» TEXT PROVIDED:
┌────────
To the left of the IF keyword, the IS keyword creates a predicate relation, defining the penalty predicate as a relation between excess speed and the output variable which ranges from a warning to jail.
To the right of the IF keyword, an IS keyword is treated as value equality, similar to == in Javascript or Python or other languages.
The details of the syntactic transformation are given separately in Prolog Transpiler Documentation.
CS Sidebar: For now, we note that such decisions have type Classifier = [(E2B,Category)] -> Environment -> Category. Given some preconfigured mapping of Boolean case to outcome category, given some specific environment, a classifier returns the penalty that applies in this case.
Operational Semantics: L4 builds on the essential semantics of Prolog. Negation as failure and the closed world assumption are relevant. Upcoming Prolog Transpiler Documentation will address what this means in practice. There are some other minor edge cases: for example, even in classical logic, it is possible for both a statement and its seeming “opposite” to be true. (See vacuous truth). In practice these do not present major concerns for L4.
Unknown Values¶
In a perfect world, Boolean values have one of two values: true or false. In the real world, variables are sometimes unknown: to reflect missing information and optional values.
For example, if a user filling out a form did not give their birthdate, then the perfectly reasonable yes-or-no question “Is the user over 21?” cannot be answered with a true or false value!
└────────
» RAW DATA:
┌────────
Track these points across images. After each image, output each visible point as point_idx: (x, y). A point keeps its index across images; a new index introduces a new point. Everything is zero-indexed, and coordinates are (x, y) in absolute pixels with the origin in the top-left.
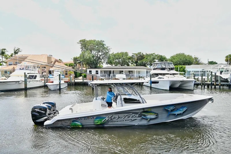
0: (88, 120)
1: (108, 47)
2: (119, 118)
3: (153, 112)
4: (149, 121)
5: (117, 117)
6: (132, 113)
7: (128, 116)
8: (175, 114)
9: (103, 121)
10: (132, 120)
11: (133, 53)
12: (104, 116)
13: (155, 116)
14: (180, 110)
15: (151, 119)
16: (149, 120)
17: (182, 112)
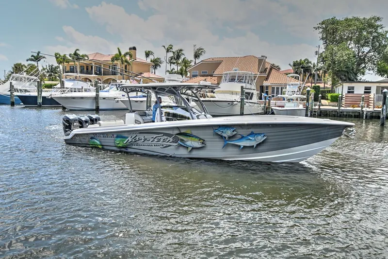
0: (107, 138)
2: (145, 140)
3: (197, 137)
4: (191, 151)
5: (143, 138)
6: (162, 135)
7: (158, 138)
8: (239, 146)
9: (125, 142)
10: (164, 146)
12: (125, 135)
13: (200, 144)
14: (250, 139)
15: (193, 149)
16: (190, 149)
17: (254, 144)
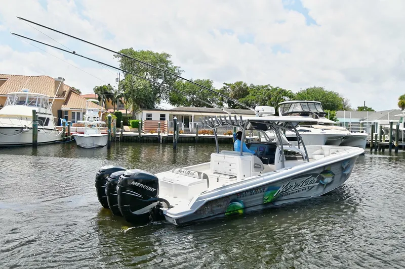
0: (255, 195)
1: (175, 67)
2: (296, 185)
3: (331, 173)
4: (325, 188)
6: (311, 176)
7: (306, 181)
9: (275, 195)
10: (310, 188)
11: (224, 84)
12: (278, 185)
13: (331, 179)
16: (325, 185)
└────────
» WORK TO COMPLETE:
a: Return everything from "To the left" down to "in this case." in the L4 text above, copied word for word.
b: In the L4 text above, how is an IS keyword to the right of the IF keyword treated?

» RESPONSES BY TASK:
a:
To the left of the IF keyword, the IS keyword creates a predicate relation, defining the penalty predicate as a relation between excess speed and the output variable which ranges from a warning to jail.
To the right of the IF keyword, an IS keyword is treated as value equality, similar to == in Javascript or Python or other languages.
The details of the syntactic transformation are given separately in Prolog Transpiler Documentation.
CS Sidebar: For now, we note that such decisions have type Classifier = [(E2B,Category)] -> Environment -> Category. Given some preconfigured mapping of Boolean case to outcome category, given some specific environment, a classifier returns the penalty that applies in this case.

b: It is treated as value equality, similar to == in Javascript or Python.